◆ ASSIGNMENT
Return the records exactly, from the first line through the "международных соревнованиях добился" line.
(DATA EXTRACT)
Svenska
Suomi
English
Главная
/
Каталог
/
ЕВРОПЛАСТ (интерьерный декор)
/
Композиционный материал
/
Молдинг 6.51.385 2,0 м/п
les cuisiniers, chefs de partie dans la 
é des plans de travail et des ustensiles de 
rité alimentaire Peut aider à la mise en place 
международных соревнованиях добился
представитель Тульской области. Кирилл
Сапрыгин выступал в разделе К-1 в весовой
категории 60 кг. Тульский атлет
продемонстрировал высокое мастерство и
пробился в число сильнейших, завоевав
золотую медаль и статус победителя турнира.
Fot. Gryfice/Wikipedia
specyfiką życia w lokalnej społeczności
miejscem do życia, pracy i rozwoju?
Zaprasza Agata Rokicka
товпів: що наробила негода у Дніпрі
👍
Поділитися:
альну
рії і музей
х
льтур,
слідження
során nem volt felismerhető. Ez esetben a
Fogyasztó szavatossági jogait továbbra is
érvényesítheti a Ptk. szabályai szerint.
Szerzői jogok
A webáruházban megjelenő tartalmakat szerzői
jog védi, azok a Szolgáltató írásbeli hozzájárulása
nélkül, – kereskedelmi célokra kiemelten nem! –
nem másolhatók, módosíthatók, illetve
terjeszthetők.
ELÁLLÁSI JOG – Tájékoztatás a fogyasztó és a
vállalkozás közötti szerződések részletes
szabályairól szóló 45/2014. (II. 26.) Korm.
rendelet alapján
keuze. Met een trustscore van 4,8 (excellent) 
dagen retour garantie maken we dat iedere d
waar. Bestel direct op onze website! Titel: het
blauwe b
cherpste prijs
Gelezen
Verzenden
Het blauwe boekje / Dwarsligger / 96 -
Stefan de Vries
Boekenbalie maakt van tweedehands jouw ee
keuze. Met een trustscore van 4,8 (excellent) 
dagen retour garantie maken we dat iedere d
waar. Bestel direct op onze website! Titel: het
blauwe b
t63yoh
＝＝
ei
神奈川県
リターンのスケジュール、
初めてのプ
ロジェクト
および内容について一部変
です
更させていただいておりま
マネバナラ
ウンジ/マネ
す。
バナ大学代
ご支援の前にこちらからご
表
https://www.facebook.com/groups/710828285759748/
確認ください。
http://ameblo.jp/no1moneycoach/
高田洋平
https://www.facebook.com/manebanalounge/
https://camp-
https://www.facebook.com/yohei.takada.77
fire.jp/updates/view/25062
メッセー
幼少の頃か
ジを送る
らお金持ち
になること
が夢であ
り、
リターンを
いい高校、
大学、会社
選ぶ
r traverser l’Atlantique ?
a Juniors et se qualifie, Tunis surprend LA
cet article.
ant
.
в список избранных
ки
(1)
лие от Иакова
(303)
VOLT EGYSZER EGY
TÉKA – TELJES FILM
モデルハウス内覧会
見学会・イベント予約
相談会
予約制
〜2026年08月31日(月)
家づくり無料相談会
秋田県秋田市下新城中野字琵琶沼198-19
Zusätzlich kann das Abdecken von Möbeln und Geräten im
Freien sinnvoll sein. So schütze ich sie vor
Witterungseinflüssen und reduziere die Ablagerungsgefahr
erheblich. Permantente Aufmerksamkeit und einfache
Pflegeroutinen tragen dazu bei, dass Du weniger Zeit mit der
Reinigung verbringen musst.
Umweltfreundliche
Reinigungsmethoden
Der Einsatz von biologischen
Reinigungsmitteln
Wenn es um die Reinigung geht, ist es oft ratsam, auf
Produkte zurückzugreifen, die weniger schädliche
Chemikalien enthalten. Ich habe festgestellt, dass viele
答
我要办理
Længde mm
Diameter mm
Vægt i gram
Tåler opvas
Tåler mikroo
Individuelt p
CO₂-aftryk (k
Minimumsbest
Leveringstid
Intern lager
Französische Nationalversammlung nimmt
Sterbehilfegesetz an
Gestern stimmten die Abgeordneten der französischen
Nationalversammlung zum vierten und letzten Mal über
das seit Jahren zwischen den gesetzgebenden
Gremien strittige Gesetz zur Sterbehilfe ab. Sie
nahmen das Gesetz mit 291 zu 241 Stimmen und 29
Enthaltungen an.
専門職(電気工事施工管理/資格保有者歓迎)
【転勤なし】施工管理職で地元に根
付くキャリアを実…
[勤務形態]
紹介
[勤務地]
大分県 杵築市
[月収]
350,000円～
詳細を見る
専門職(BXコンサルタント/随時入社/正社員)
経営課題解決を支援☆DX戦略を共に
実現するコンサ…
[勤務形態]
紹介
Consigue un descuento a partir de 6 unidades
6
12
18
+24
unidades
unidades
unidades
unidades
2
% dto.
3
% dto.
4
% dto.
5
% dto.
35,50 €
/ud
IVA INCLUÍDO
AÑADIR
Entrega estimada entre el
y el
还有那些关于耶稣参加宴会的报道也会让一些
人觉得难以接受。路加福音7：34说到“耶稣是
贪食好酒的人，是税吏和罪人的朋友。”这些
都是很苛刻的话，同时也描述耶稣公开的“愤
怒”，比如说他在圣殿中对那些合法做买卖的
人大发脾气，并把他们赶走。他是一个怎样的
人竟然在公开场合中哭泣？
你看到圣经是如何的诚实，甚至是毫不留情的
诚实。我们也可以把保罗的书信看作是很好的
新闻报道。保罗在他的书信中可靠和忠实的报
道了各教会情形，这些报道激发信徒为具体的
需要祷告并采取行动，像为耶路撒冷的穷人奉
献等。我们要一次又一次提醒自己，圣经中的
(End DATA EXTRACT)
◆ SOLUTION TO THIS EXERCISE
Svenska
Suomi
English
Главная
/
Каталог
/
ЕВРОПЛАСТ (интерьерный декор)
/
Композиционный материал
/
Молдинг 6.51.385 2,0 м/п
les cuisiniers, chefs de partie dans la 
é des plans de travail et des ustensiles de 
rité alimentaire Peut aider à la mise en place 
международных соревнованиях добился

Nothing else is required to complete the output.